Excerpt provided
= Beginning of Section =

Skip to main content

Configuration

For a comprehensive field-by-field reference of all config schemas, the config overlay system, and the complete environment variables master table, see configuration-reference.md.

Cordum uses a mix of config files (mounted into containers) and environment variables.

Config files

Compose mounts these files from config/:

  • config/pools.yaml - topic -> pool routing
  • config/timeouts.yaml - per-topic and per-workflow timeouts
  • config/safety.yaml - safety kernel policy
  • config/nats.conf - NATS server config (JetStream sync_interval)

config/system.yaml is a sample payload for the config service (budgets, rate limits, observability, alerting). It is not mounted by default; use POST /api/v1/config to store it.

The control plane validates pool/timeout/safety files against embedded JSON schemas (see core/infra/config/schema/). Invalid configs return errors and, for timeouts, fall back to defaults.

Core environment variables

Shared across services:

  • CORDUM_ENV (production enables strict security defaults)
  • CORDUM_PRODUCTION (true enables strict security defaults)

= End of Section =

Task brief
Could you edit the configuration page between "The control plane" and "back to defaults.", inclusive, so that "control plane" becomes "gateway"? The items after this point are separate from the configuration page.

Data

= Beginning of Section =

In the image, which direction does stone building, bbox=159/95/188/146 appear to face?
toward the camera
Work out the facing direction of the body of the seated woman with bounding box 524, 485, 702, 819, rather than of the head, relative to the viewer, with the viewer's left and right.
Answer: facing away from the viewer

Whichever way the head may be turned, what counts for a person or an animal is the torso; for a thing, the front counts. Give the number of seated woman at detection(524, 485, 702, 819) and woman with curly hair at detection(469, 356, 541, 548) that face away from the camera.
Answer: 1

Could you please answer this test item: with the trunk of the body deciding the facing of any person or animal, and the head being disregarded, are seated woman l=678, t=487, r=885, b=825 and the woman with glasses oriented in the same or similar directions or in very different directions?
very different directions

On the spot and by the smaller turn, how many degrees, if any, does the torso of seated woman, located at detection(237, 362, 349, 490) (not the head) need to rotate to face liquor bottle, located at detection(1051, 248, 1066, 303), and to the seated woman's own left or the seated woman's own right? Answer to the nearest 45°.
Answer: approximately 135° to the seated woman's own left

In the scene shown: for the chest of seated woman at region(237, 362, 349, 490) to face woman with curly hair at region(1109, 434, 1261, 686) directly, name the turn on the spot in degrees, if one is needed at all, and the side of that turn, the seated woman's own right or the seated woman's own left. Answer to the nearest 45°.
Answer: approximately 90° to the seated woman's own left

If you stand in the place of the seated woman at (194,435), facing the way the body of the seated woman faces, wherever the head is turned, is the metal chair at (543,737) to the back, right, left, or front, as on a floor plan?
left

= End of Section =
= Beginning of Section =

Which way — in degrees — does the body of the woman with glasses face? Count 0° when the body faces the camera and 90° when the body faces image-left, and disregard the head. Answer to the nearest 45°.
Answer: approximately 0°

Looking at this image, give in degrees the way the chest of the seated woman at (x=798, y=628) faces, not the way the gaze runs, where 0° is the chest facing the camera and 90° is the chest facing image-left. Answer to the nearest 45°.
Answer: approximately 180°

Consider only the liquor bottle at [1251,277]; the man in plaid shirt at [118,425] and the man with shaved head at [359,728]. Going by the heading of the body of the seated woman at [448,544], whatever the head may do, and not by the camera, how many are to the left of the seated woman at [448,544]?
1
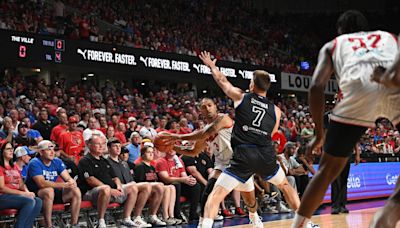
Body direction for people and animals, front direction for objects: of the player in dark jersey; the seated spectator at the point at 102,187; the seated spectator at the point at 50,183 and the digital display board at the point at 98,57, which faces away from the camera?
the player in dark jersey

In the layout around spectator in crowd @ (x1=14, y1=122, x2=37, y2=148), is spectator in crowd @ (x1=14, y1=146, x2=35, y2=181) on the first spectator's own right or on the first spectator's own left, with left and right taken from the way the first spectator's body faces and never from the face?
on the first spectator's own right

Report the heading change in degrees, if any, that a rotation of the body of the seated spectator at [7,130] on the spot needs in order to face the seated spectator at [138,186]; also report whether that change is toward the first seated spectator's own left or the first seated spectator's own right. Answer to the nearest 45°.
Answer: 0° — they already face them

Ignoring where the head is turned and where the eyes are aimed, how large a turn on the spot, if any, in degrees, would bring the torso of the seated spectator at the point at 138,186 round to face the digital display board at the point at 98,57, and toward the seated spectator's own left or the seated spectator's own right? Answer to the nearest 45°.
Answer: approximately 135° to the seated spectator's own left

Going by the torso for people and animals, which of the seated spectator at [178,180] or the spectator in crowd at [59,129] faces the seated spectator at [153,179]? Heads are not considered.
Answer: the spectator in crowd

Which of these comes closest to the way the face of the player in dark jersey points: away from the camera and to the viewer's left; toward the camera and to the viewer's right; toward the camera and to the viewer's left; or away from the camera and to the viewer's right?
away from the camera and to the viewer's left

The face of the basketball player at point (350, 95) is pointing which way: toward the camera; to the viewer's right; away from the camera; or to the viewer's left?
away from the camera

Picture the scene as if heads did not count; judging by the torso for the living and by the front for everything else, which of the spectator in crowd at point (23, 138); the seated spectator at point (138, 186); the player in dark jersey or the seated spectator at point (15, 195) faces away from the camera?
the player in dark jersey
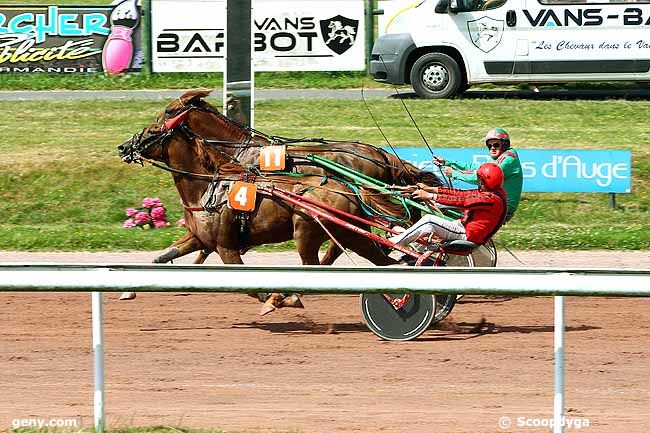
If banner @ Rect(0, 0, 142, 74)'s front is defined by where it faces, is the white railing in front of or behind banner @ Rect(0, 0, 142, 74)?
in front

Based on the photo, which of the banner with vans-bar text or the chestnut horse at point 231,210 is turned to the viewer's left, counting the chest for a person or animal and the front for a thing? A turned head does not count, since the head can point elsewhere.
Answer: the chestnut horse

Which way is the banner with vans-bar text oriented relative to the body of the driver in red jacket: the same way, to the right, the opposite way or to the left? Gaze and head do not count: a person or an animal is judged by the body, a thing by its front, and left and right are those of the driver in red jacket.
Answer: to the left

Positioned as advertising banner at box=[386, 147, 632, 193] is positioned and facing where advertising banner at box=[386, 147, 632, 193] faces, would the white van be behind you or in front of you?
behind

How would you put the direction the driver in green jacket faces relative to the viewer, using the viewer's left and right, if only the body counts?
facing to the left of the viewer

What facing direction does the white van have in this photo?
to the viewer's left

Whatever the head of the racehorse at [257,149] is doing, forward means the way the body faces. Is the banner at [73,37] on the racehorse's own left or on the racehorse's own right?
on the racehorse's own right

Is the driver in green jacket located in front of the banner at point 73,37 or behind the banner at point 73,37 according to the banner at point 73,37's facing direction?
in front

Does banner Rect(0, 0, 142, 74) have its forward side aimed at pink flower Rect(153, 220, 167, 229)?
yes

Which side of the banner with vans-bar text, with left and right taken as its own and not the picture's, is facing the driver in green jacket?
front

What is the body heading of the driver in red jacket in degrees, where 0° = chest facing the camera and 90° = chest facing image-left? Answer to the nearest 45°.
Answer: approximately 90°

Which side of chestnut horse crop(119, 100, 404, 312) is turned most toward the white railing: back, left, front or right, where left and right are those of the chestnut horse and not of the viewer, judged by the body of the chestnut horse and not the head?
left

= End of Section =

Answer to the problem
The gateway validates pool/timeout/safety files against embedded JSON schemas (see core/infra/config/schema/). Invalid configs return errors and, for timeouts, fall back to defaults.